Why's everybody always picking on him?
They say it was a war of choice that had no exit strategy and distracted from our mission in Afghanistan, where we were wiping out the terrorists who actually plotted the 9/11 attacks. They claim it was a poorly planned venture that sent our soldiers into a fight where it's tough to distinguish friends from foes without giving them the equipment they needed to maximize their safety. Now they're even suggesting that we bring the troops home, or at least pull them out of Iraq, as soon as possible.
Please. What kind of fringe whackjobs believe that sort of stuff? Aside from around 60 percent of the American public, that is.
OK, so maybe Bush's war policies aren't popular. But you can't deny the reality that things are getting better every day in Iraq under his watch. Except for those thousands of American troops and tens of thousands of Iraqi civilians who have died already. And the dozens of people who continue to die there daily due to the raging violence of what Bush's former secretary of state, Colin Powell, has begun to call a civil war. And the polls showing that about the only thing on which Iraq's Shiites and Sunnis agree is that they want U.S. forces to leave quickly.

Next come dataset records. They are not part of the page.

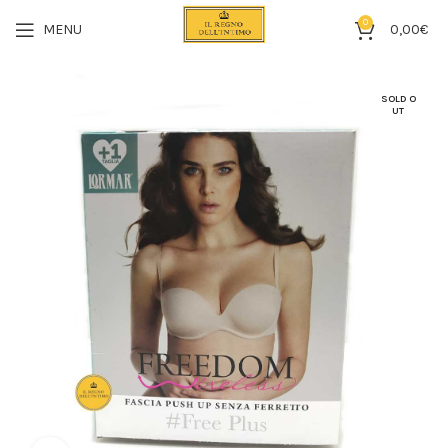
0
MENU
0,00
€
SOLD O
UT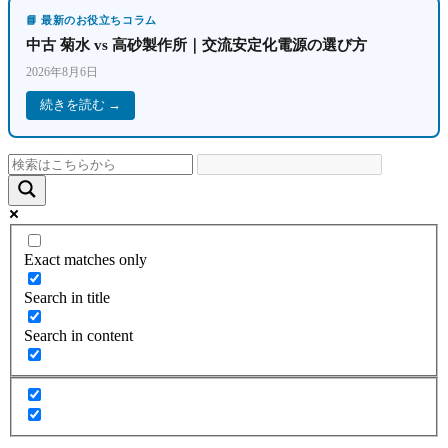
📘 最新のお役立ちコラム
中古 菊水 vs 高砂製作所｜交流安定化電源の選び方
2026年8月6日
続きを読む →
Exact matches only
Search in title
Search in content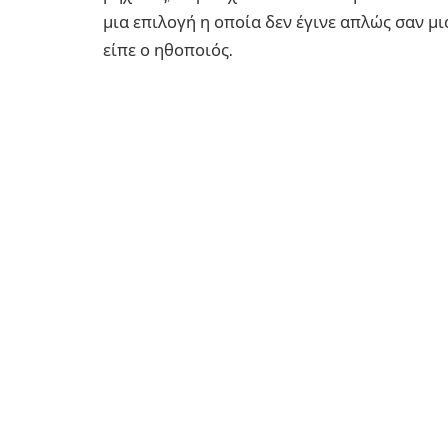
μια επιλογή η οποία δεν έγινε απλώς σαν μ
είπε ο ηθοποιός.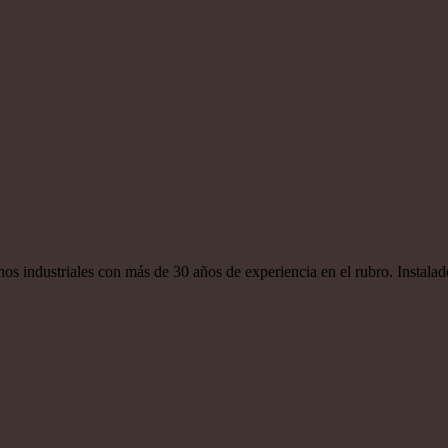
s industriales con más de 30 años de experiencia en el rubro. Instala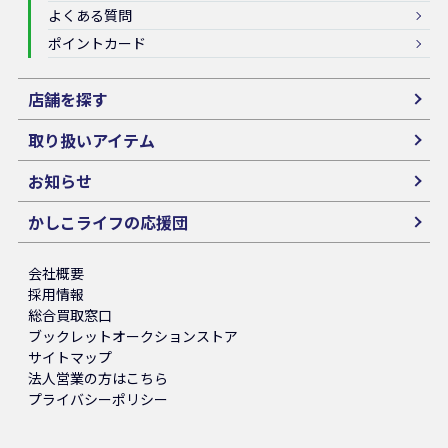
よくある質問
ポイントカード
店舗を探す
取り扱いアイテム
お知らせ
かしこライフの応援団
会社概要
採用情報
総合買取窓口
ブックレットオークションストア
サイトマップ
法人営業の方はこちら
プライバシーポリシー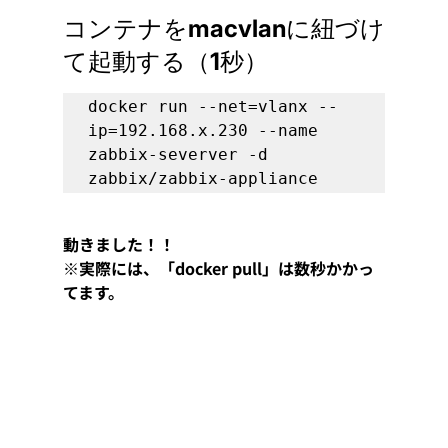
コンテナをmacvlanに紐づけ
て起動する（1秒）
docker run --net=vlanx --
ip=192.168.x.230 --name 
zabbix-severver -d 
zabbix/zabbix-appliance
動きました！！
※実際には、「docker pull」は数秒かかっ
てます。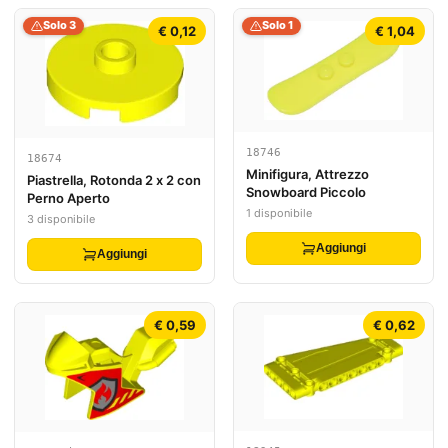
Solo 3
Solo 1
€ 0,12
€ 1,04
18746
18674
Minifigura, Attrezzo
Piastrella, Rotonda 2 x 2 con
Snowboard Piccolo
Perno Aperto
1 disponibile
3 disponibile
Aggiungi
Aggiungi
€ 0,59
€ 0,62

All right, smart aleck, but what about Afghanistan? It's Bush's great shining military success, proof positive that you can stabilize a Texas-sized country with a comparative handful of troops. That's why we probably should ignore the rapid re-emergence of the country's illegal opium trade and the reports that Afghan police are "largely incapable of carrying out routine law enforcement work" five years after the Taliban's ouster.
We also shouldn't pay attention to the repeated calls in the Iraq Study Group's report, released today, for more troops to keep the Taliban from regaining their footholds in vast swaths of the mountainous country. After all, that very collection of liberal Bush haters dared to suggest the withdrawal of most U.S. soldiers from Iraq by 2008 and negotiations with Iran and Syria to help ease tensions in the Middle East. Even the decidedly non-liberal Republican members agreed with those ideas, which, um, just proves how outlandish they are.
Look, Bush's closest advisers know the score, and that's all that matters. They know nothing's wrong. That's why former Defense Secretary Donald Rumsfeld, architect of the Iraq war strategy, resigned two days after telling Bush that "it is time for a major adjustment" because "what U.S. forces are currently doing in Iraq is not working well enough or fast enough." (You can tell he's serious by the way he doesn't blame himself.) And it's certainly why the new defense secretary, Robert Gates, told Congress this week that we aren't winning in Iraq.
All of the information above must lead Bush to one inevitable conclusion: Stay the course. Just don't call it "stay the course" while you do. Because as Bush long has said, he'll stick to his guns even if his wife and dog are the only ones who still agree with him.
And Barney isn't calling a press conference any time soon.